◆ TASK GOAL
Begin at the line below that has "Qualitative dependent variables" and stop after the line that has "balance sheet management.". Please restate only those lines, word for word.
EXERCISE DATA below:
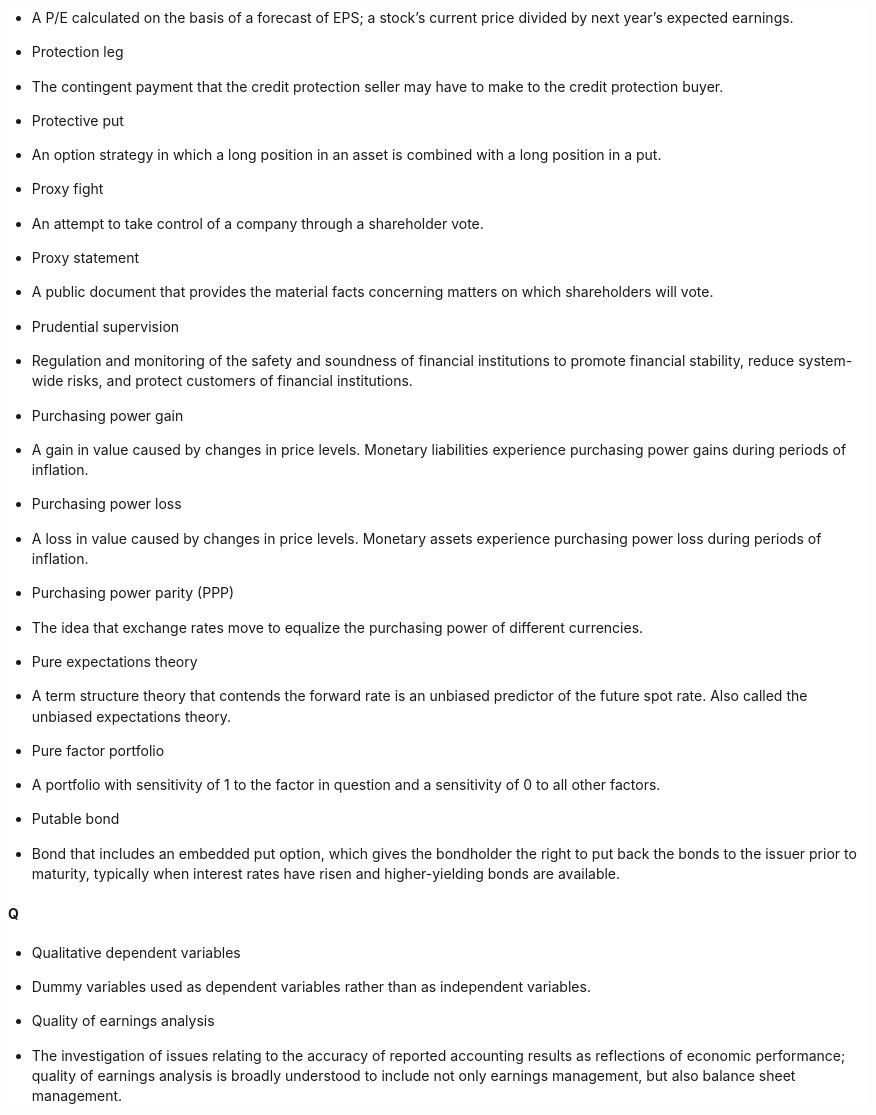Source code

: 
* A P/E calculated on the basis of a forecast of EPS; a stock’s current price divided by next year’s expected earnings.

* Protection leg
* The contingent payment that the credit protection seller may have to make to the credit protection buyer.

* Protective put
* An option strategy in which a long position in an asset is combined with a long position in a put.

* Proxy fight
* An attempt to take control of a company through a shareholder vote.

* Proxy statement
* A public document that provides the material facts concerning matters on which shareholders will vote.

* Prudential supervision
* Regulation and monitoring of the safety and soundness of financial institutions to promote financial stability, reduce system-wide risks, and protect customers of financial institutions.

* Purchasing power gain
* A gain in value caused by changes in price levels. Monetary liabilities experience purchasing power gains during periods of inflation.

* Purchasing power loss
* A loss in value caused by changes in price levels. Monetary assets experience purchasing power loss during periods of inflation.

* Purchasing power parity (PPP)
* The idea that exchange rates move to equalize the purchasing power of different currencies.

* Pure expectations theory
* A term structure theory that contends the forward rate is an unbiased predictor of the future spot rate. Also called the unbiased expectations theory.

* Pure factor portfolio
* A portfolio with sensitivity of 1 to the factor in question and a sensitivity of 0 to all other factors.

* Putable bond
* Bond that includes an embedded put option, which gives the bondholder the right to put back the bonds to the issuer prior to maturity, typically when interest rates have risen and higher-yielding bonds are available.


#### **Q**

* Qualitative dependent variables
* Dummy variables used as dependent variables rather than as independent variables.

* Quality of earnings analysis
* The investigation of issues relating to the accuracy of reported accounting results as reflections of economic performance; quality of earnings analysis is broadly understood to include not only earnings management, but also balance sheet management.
End of EXERCISE DATA.
EXERCISE DATA below:
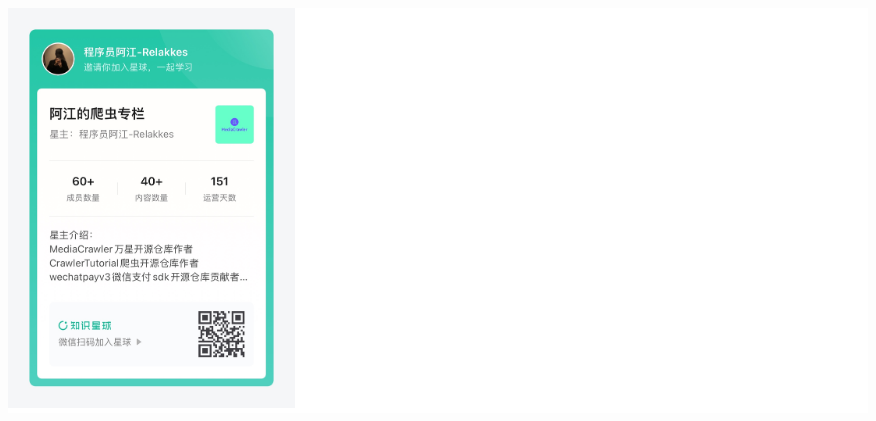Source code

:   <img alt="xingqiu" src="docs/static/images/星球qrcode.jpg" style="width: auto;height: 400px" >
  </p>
End of EXERCISE DATA.
◆ YOUR RESPONSE
* Qualitative dependent variables
* Dummy variables used as dependent variables rather than as independent variables.

* Quality of earnings analysis
* The investigation of issues relating to the accuracy of reported accounting results as reflections of economic performance; quality of earnings analysis is broadly understood to include not only earnings management, but also balance sheet management.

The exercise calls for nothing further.